Error of approximation of chi-square distribution by normal distribution as a function of sample size

Applied cryptography
Authors:
Abstract:

The article examines the approximation error of the chi-square distribution using a normal distribution, which is relevant when applying statistical tests to evaluate the quality of random number generators. The aim of the study is to determine under what conditions it is acceptable to replace chi-square statistics with their approximations (normal distributions) in order to simplify the calculation of p-values using the complementary error function. To achieve this goal, the research employed mathematical analysis methods, including analysis of the gamma distribution, which includes the chi-square distribution as a special case, and the application of the Berry — Esseen inequality for evaluating the accuracy of approximation. An analytical expression for the third absolute central moment of the distribution was obtained, allowing for an analytical estimation of the minimum length of a bit sequence necessary to achieve a specified level of approximation accuracy. The results showed that, in order to achieve the high level of accuracy required in cryptographic applications, there are significant practical limitations due to the required sample size. These limitations are related to computational complexity, memory requirements, and time costs.
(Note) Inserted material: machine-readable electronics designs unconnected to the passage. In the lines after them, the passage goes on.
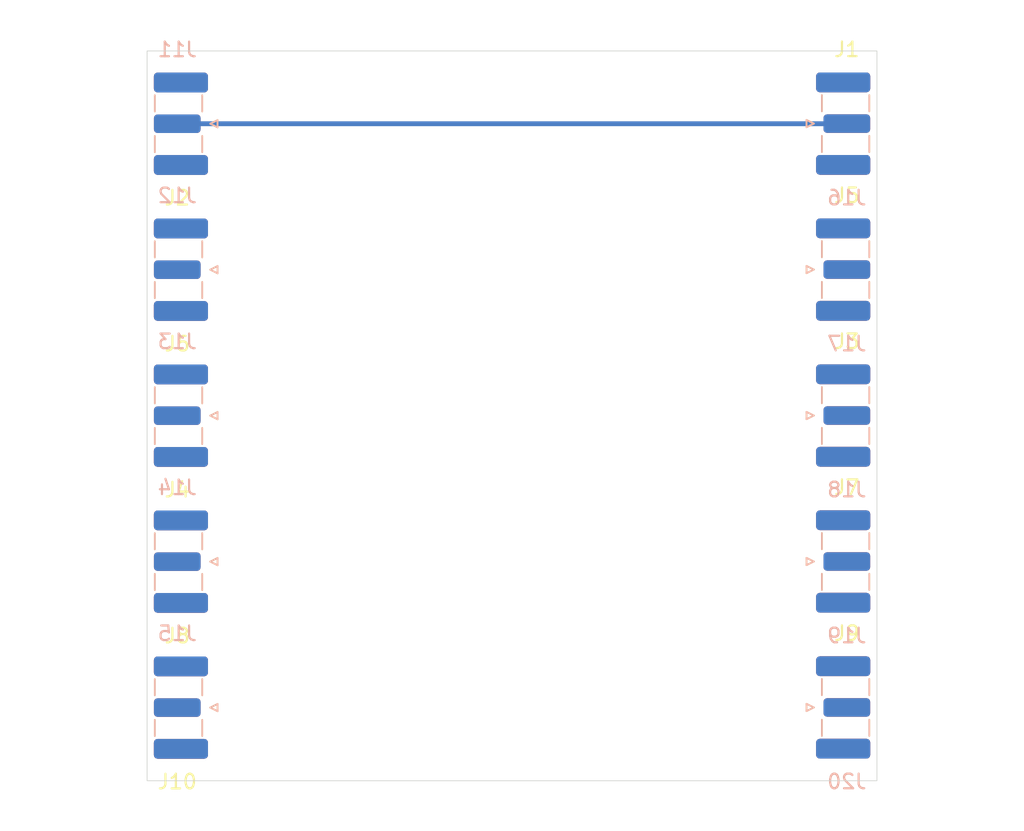
<source format=kicad_pcb>
(kicad_pcb
	(version 20241229)
	(generator "pcbnew")
	(generator_version "9.0")
	(general
		(thickness 1.6)
		(legacy_teardrops no)
	)
	(paper "A4")
	(layers
		(0 "F.Cu" signal)
		(2 "B.Cu" signal)
		(9 "F.Adhes" user "F.Adhesive")
		(11 "B.Adhes" user "B.Adhesive")
		(13 "F.Paste" user)
		(15 "B.Paste" user)
		(5 "F.SilkS" user "F.Silkscreen")
		(7 "B.SilkS" user "B.Silkscreen")
		(1 "F.Mask" user)
		(3 "B.Mask" user)
		(17 "Dwgs.User" user "User.Drawings")
		(19 "Cmts.User" user "User.Comments")
		(21 "Eco1.User" user "User.Eco1")
		(23 "Eco2.User" user "User.Eco2")
		(25 "Edge.Cuts" user)
		(27 "Margin" user)
		(31 "F.CrtYd" user "F.Courtyard")
		(29 "B.CrtYd" user "B.Courtyard")
		(35 "F.Fab" user)
		(33 "B.Fab" user)
		(39 "User.1" user)
		(41 "User.2" user)
		(43 "User.3" user)
		(45 "User.4" user)
	)
	(setup
		(pad_to_mask_clearance 0)
		(allow_soldermask_bridges_in_footprints no)
		(tenting front back)
		(pcbplotparams
			(layerselection 0x00000000_00000000_55555555_5755f5ff)
			(plot_on_all_layers_selection 0x00000000_00000000_00000000_00000000)
			(disableapertmacros no)
			(usegerberextensions no)
			(usegerberattributes yes)
			(usegerberadvancedattributes yes)
			(creategerberjobfile yes)
			(dashed_line_dash_ratio 12.000000)
			(dashed_line_gap_ratio 3.000000)
			(svgprecision 4)
			(plotframeref no)
			(mode 1)
			(useauxorigin no)
			(hpglpennumber 1)
			(hpglpenspeed 20)
			(hpglpendiameter 15.000000)
			(pdf_front_fp_property_popups yes)
			(pdf_back_fp_property_popups yes)
			(pdf_metadata yes)
			(pdf_single_document no)
			(dxfpolygonmode yes)
			(dxfimperialunits yes)
			(dxfusepcbnewfont yes)
			(psnegative no)
			(psa4output no)
			(plot_black_and_white yes)
			(sketchpadsonfab no)
			(plotpadnumbers no)
			(hidednponfab no)
			(sketchdnponfab yes)
			(crossoutdnponfab yes)
			(subtractmaskfromsilk no)
			(outputformat 1)
			(mirror no)
			(drillshape 1)
			(scaleselection 1)
			(outputdirectory "")
		)
	)
	(net 0 "")
	(net 1 "GND")
	(net 2 "Net-(J1-In)")
	(net 3 "Net-(J3-In)")
	(net 4 "Net-(J5-In)")
	(net 5 "Net-(J7-In)")
	(net 6 "Net-(J10-In)")
	(net 7 "Net-(J11-In)")
	(net 8 "Net-(J12-In)")
	(net 9 "Net-(J13-In)")
	(net 10 "Net-(J14-In)")
	(net 11 "Net-(J15-In)")
	(footprint "Connector_Coaxial:SMA_Samtec_SMA-J-P-H-ST-EM1_EdgeMount" (layer "F.Cu") (at 136.261092 119.987008 180))
	(footprint "Connector_Coaxial:SMA_Samtec_SMA-J-P-H-ST-EM1_EdgeMount" (layer "F.Cu") (at 182.132447 109.978238))
	(footprint "Connector_Coaxial:SMA_Samtec_SMA-J-P-H-ST-EM1_EdgeMount" (layer "F.Cu") (at 182.132447 119.978238))
	(footprint "Connector_Coaxial:SMA_Samtec_SMA-J-P-H-ST-EM1_EdgeMount" (layer "F.Cu") (at 182.132447 79.978238))
	(footprint "Connector_Coaxial:SMA_Samtec_SMA-J-P-H-ST-EM1_EdgeMount" (layer "F.Cu") (at 182.132447 99.978238))
	(footprint "Connector_Coaxial:SMA_Samtec_SMA-J-P-H-ST-EM1_EdgeMount" (layer "F.Cu") (at 136.261092 79.987008 180))
	(footprint "Connector_Coaxial:SMA_Samtec_SMA-J-P-H-ST-EM1_EdgeMount" (layer "F.Cu") (at 136.261092 99.987008 180))
	(footprint "Connector_Coaxial:SMA_Samtec_SMA-J-P-H-ST-EM1_EdgeMount" (layer "F.Cu") (at 136.261092 109.987008 180))
	(footprint "Connector_Coaxial:SMA_Samtec_SMA-J-P-H-ST-EM1_EdgeMount" (layer "F.Cu") (at 136.261092 89.987008 180))
	(footprint "Connector_Coaxial:SMA_Samtec_SMA-J-P-H-ST-EM1_EdgeMount" (layer "F.Cu") (at 182.132447 89.978238))
	(footprint "Connector_Coaxial:SMA_Samtec_SMA-J-P-H-ST-EM1_EdgeMount" (layer "B.Cu") (at 182.132447 119.978238))
	(footprint "Connector_Coaxial:SMA_Samtec_SMA-J-P-H-ST-EM1_EdgeMount" (layer "B.Cu") (at 136.261092 99.987008 180))
	(footprint "Connector_Coaxial:SMA_Samtec_SMA-J-P-H-ST-EM1_EdgeMount" (layer "B.Cu") (at 182.132447 89.978238))
	(footprint "Connector_Coaxial:SMA_Samtec_SMA-J-P-H-ST-EM1_EdgeMount" (layer "B.Cu") (at 182.132447 109.978238))
	(footprint "Connector_Coaxial:SMA_Samtec_SMA-J-P-H-ST-EM1_EdgeMount" (layer "B.Cu") (at 182.132447 99.978238))
	(footprint "Connector_Coaxial:SMA_Samtec_SMA-J-P-H-ST-EM1_EdgeMount" (layer "B.Cu") (at 182.132447 79.978238))
	(footprint "Connector_Coaxial:SMA_Samtec_SMA-J-P-H-ST-EM1_EdgeMount" (layer "B.Cu") (at 136.261092 89.987008 180))
	(footprint "Connector_Coaxial:SMA_Samtec_SMA-J-P-H-ST-EM1_EdgeMount" (layer "B.Cu") (at 136.261092 119.987008 180))
	(footprint "Connector_Coaxial:SMA_Samtec_SMA-J-P-H-ST-EM1_EdgeMount" (layer "B.Cu") (at 136.261092 109.987008 180))
	(footprint "Connector_Coaxial:SMA_Samtec_SMA-J-P-H-ST-EM1_EdgeMount" (layer "B.Cu") (at 136.261092 79.987008 180))
	(gr_rect
		(start 134.194568 74.999387)
		(end 184.194568 124.999387)
		(stroke
			(width 0.05)
			(type default)
		)
		(fill no)
		(layer "Edge.Cuts")
		(uuid "58f4a3d5-042e-414a-963c-6e798f605a7a")
	)
	(segment
		(start 183.315738 79.978238)
		(end 183.3375 80)
		(width 0.1565)
		(layer "F.Cu")
		(net 2)
		(uuid "9057ee62-28ff-42f4-ba4d-11e1c2856a5c")
	)
	(segment
		(start 136.6625 80)
		(end 136.684262 79.978238)
		(width 0.1565)
		(layer "F.Cu")
		(net 2)
		(uuid "9dda0484-406a-45db-98e0-4d45503569f8")
	)
	(segment
		(start 182.123677 79.987008)
		(end 182.132447 79.978238)
		(width 0.2)
		(layer "F.Cu")
		(net 2)
		(uuid "aa125d41-bd0f-4cd7-a60a-5b2e4f1f1d49")
	)
	(segment
		(start 136.261092 79.987008)
		(end 182.123677 79.987008)
		(width 0.1565)
		(layer "F.Cu")
		(net 2)
		(uuid "efc45082-177a-4e81-9054-a7b4df1c896e")
	)
	(segment
		(start 181.169468 79.987008)
		(end 136.261092 79.987008)
		(width 0.332)
		(layer "B.Cu")
		(net 7)
		(uuid "5f243481-7ca2-45fe-b644-6293ef560e0e")
	)
	(segment
		(start 182.132447 79.978238)
		(end 181.178238 79.978238)
		(width 0.2)
		(layer "B.Cu")
		(net 7)
		(uuid "a4a2fbdc-49f8-43ac-bde9-56599636f7df")
	)
	(segment
		(start 181.178238 79.978238)
		(end 181.169468 79.987008)
		(width 0.2)
		(layer "B.Cu")
		(net 7)
		(uuid "b6bb0a4a-886f-4208-825f-33c1db67d356")
	)
	(embedded_fonts no)
)

</source>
The issue of determining the optimal number of intervals in a test using chi-square statistics is considered to optimize the balance between the desired sensitivity with resistance to random fluctuations. The scientific novelty of this work lies in formalizing the conditions for using normal approximation to calculate p-values and developing recommendations for selecting the number of intervals and estimating the minimum sample size. The results obtained contribute to increasing the statistical significance and validity of statistical tests for verifying pseudo-random number generators. They also reduce the influence of heuristic considerations in determining the sample size, which increases the reliability of evaluating random number generator characteristics. In practical terms, this work aims to unify statistical analysis procedures in cryptography by formalizing conditions under which it is correct to replace the chi-square distribution with the normal distribution.